- Stored data
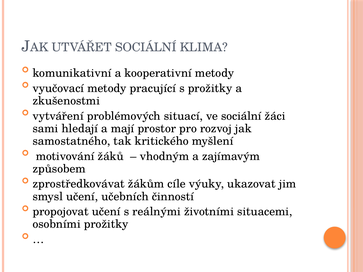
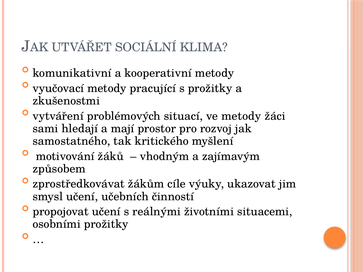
ve sociální: sociální -> metody
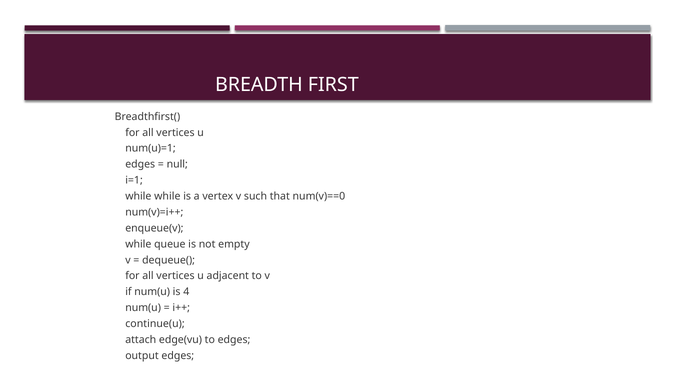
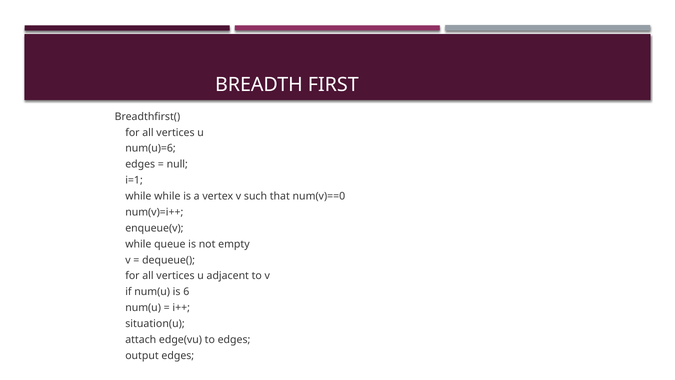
num(u)=1: num(u)=1 -> num(u)=6
4: 4 -> 6
continue(u: continue(u -> situation(u
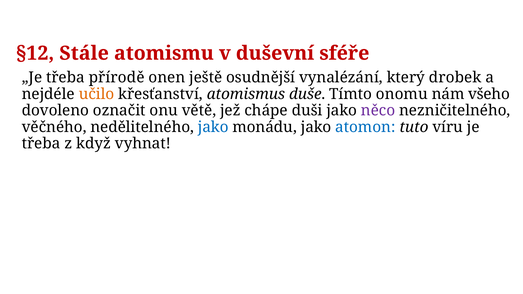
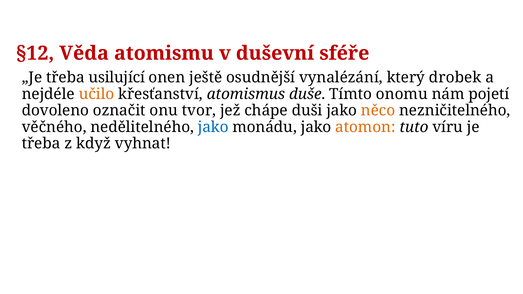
Stále: Stále -> Věda
přírodě: přírodě -> usilující
všeho: všeho -> pojetí
větě: větě -> tvor
něco colour: purple -> orange
atomon colour: blue -> orange
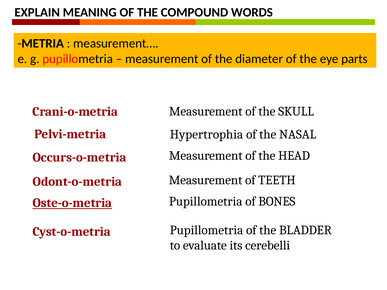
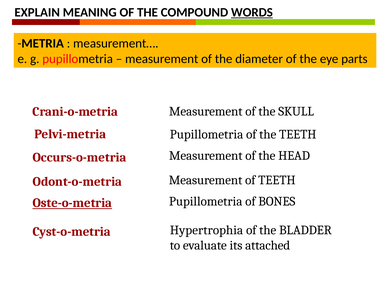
WORDS underline: none -> present
Hypertrophia at (207, 134): Hypertrophia -> Pupillometria
the NASAL: NASAL -> TEETH
Pupillometria at (207, 230): Pupillometria -> Hypertrophia
cerebelli: cerebelli -> attached
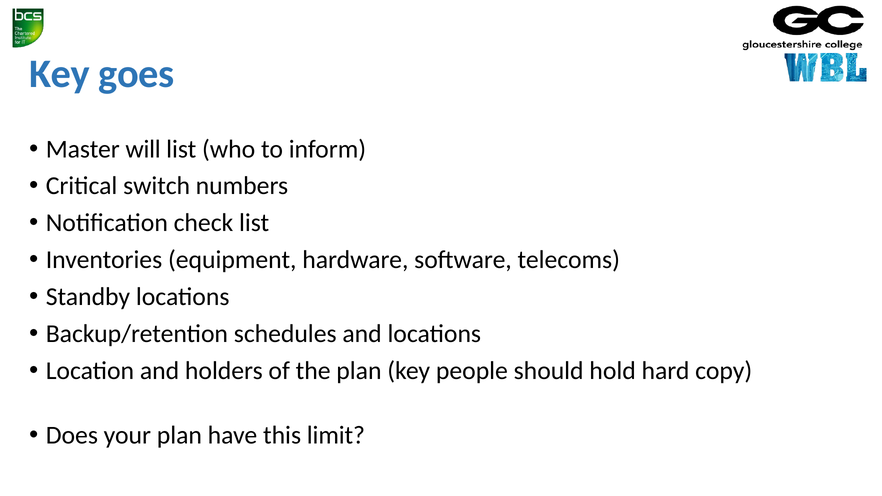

- Exercise requirements
Please rewrite the lines from the entries above, replacing "colour" with "color" wherever it appears and keeping everything else unchanged. Omit the pictures.

- Response
ve sociální: sociální -> metody
num(u)=1: num(u)=1 -> num(u)=6
4: 4 -> 6
continue(u: continue(u -> situation(u
Stále: Stále -> Věda
přírodě: přírodě -> usilující
všeho: všeho -> pojetí
větě: větě -> tvor
něco color: purple -> orange
atomon color: blue -> orange
WORDS underline: none -> present
Hypertrophia at (207, 134): Hypertrophia -> Pupillometria
the NASAL: NASAL -> TEETH
Pupillometria at (207, 230): Pupillometria -> Hypertrophia
cerebelli: cerebelli -> attached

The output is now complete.